- **Assignment**: Your copy should match the records exactly, except that it contains no pictures.

- **Document images with source code**:
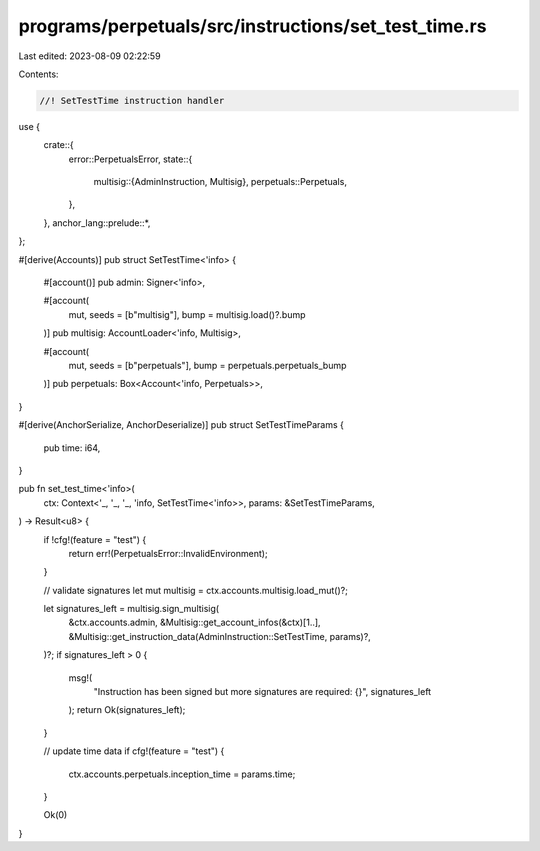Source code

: programs/perpetuals/src/instructions/set_test_time.rs
=====================================================

Last edited: 2023-08-09 02:22:59

Contents:

.. code-block:: rs

    //! SetTestTime instruction handler

use {
    crate::{
        error::PerpetualsError,
        state::{
            multisig::{AdminInstruction, Multisig},
            perpetuals::Perpetuals,
        },
    },
    anchor_lang::prelude::*,
};

#[derive(Accounts)]
pub struct SetTestTime<'info> {
    #[account()]
    pub admin: Signer<'info>,

    #[account(
        mut,
        seeds = [b"multisig"],
        bump = multisig.load()?.bump
    )]
    pub multisig: AccountLoader<'info, Multisig>,

    #[account(
        mut,
        seeds = [b"perpetuals"],
        bump = perpetuals.perpetuals_bump
    )]
    pub perpetuals: Box<Account<'info, Perpetuals>>,
}

#[derive(AnchorSerialize, AnchorDeserialize)]
pub struct SetTestTimeParams {
    pub time: i64,
}

pub fn set_test_time<'info>(
    ctx: Context<'_, '_, '_, 'info, SetTestTime<'info>>,
    params: &SetTestTimeParams,
) -> Result<u8> {
    if !cfg!(feature = "test") {
        return err!(PerpetualsError::InvalidEnvironment);
    }

    // validate signatures
    let mut multisig = ctx.accounts.multisig.load_mut()?;

    let signatures_left = multisig.sign_multisig(
        &ctx.accounts.admin,
        &Multisig::get_account_infos(&ctx)[1..],
        &Multisig::get_instruction_data(AdminInstruction::SetTestTime, params)?,
    )?;
    if signatures_left > 0 {
        msg!(
            "Instruction has been signed but more signatures are required: {}",
            signatures_left
        );
        return Ok(signatures_left);
    }

    // update time data
    if cfg!(feature = "test") {
        ctx.accounts.perpetuals.inception_time = params.time;
    }

    Ok(0)
}


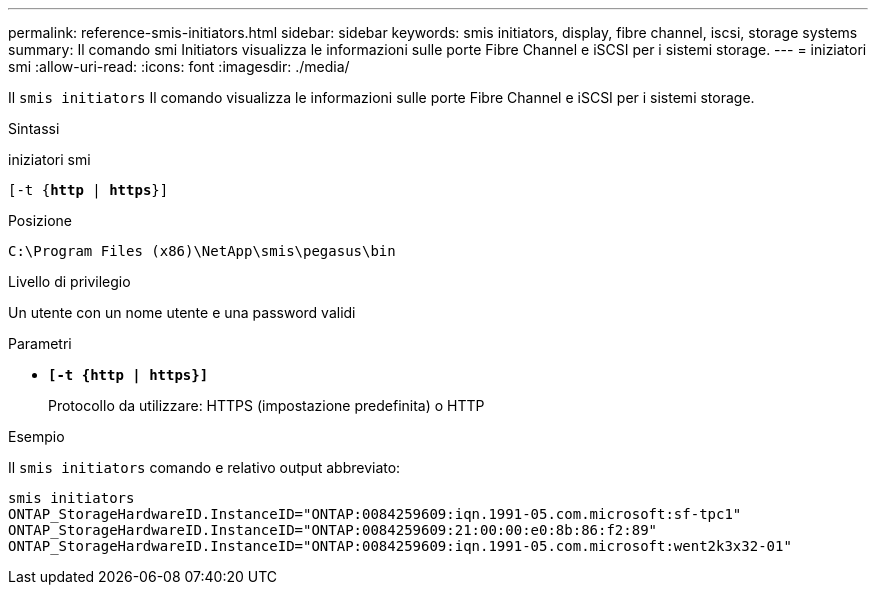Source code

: ---
permalink: reference-smis-initiators.html 
sidebar: sidebar 
keywords: smis initiators, display, fibre channel, iscsi, storage systems 
summary: Il comando smi Initiators visualizza le informazioni sulle porte Fibre Channel e iSCSI per i sistemi storage. 
---
= iniziatori smi
:allow-uri-read: 
:icons: font
:imagesdir: ./media/


[role="lead"]
Il `smis initiators` Il comando visualizza le informazioni sulle porte Fibre Channel e iSCSI per i sistemi storage.

.Sintassi
iniziatori smi

`[-t {*http* | *https*}]`

.Posizione
`C:\Program Files (x86)\NetApp\smis\pegasus\bin`

.Livello di privilegio
Un utente con un nome utente e una password validi

.Parametri
* `*[-t {http | https}]*`
+
Protocollo da utilizzare: HTTPS (impostazione predefinita) o HTTP



.Esempio
Il `smis initiators` comando e relativo output abbreviato:

[listing]
----
smis initiators
ONTAP_StorageHardwareID.InstanceID="ONTAP:0084259609:iqn.1991-05.com.microsoft:sf-tpc1"
ONTAP_StorageHardwareID.InstanceID="ONTAP:0084259609:21:00:00:e0:8b:86:f2:89"
ONTAP_StorageHardwareID.InstanceID="ONTAP:0084259609:iqn.1991-05.com.microsoft:went2k3x32-01"
----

- **Final answer**:
Source code

: programs/perpetuals/src/instructions/set_test_time.rs
=====================================================

Last edited: 2023-08-09 02:22:59

Contents:

.. code-block:: rs

    //! SetTestTime instruction handler

use {
    crate::{
        error::PerpetualsError,
        state::{
            multisig::{AdminInstruction, Multisig},
            perpetuals::Perpetuals,
        },
    },
    anchor_lang::prelude::*,
};

#[derive(Accounts)]
pub struct SetTestTime<'info> {
    #[account()]
    pub admin: Signer<'info>,

    #[account(
        mut,
        seeds = [b"multisig"],
        bump = multisig.load()?.bump
    )]
    pub multisig: AccountLoader<'info, Multisig>,

    #[account(
        mut,
        seeds = [b"perpetuals"],
        bump = perpetuals.perpetuals_bump
    )]
    pub perpetuals: Box<Account<'info, Perpetuals>>,
}

#[derive(AnchorSerialize, AnchorDeserialize)]
pub struct SetTestTimeParams {
    pub time: i64,
}

pub fn set_test_time<'info>(
    ctx: Context<'_, '_, '_, 'info, SetTestTime<'info>>,
    params: &SetTestTimeParams,
) -> Result<u8> {
    if !cfg!(feature = "test") {
        return err!(PerpetualsError::InvalidEnvironment);
    }

    // validate signatures
    let mut multisig = ctx.accounts.multisig.load_mut()?;

    let signatures_left = multisig.sign_multisig(
        &ctx.accounts.admin,
        &Multisig::get_account_infos(&ctx)[1..],
        &Multisig::get_instruction_data(AdminInstruction::SetTestTime, params)?,
    )?;
    if signatures_left > 0 {
        msg!(
            "Instruction has been signed but more signatures are required: {}",
            signatures_left
        );
        return Ok(signatures_left);
    }

    // update time data
    if cfg!(feature = "test") {
        ctx.accounts.perpetuals.inception_time = params.time;
    }

    Ok(0)
}


Source code

: ---
permalink: reference-smis-initiators.html 
sidebar: sidebar 
keywords: smis initiators, display, fibre channel, iscsi, storage systems 
summary: Il comando smi Initiators visualizza le informazioni sulle porte Fibre Channel e iSCSI per i sistemi storage. 
---
= iniziatori smi
:allow-uri-read: 
:icons: font
:imagesdir: ./media/


[role="lead"]
Il `smis initiators` Il comando visualizza le informazioni sulle porte Fibre Channel e iSCSI per i sistemi storage.

.Sintassi
iniziatori smi

`[-t {*http* | *https*}]`

.Posizione
`C:\Program Files (x86)\NetApp\smis\pegasus\bin`

.Livello di privilegio
Un utente con un nome utente e una password validi

.Parametri
* `*[-t {http | https}]*`
+
Protocollo da utilizzare: HTTPS (impostazione predefinita) o HTTP



.Esempio
Il `smis initiators` comando e relativo output abbreviato:

[listing]
----
smis initiators
ONTAP_StorageHardwareID.InstanceID="ONTAP:0084259609:iqn.1991-05.com.microsoft:sf-tpc1"
ONTAP_StorageHardwareID.InstanceID="ONTAP:0084259609:21:00:00:e0:8b:86:f2:89"
ONTAP_StorageHardwareID.InstanceID="ONTAP:0084259609:iqn.1991-05.com.microsoft:went2k3x32-01"
----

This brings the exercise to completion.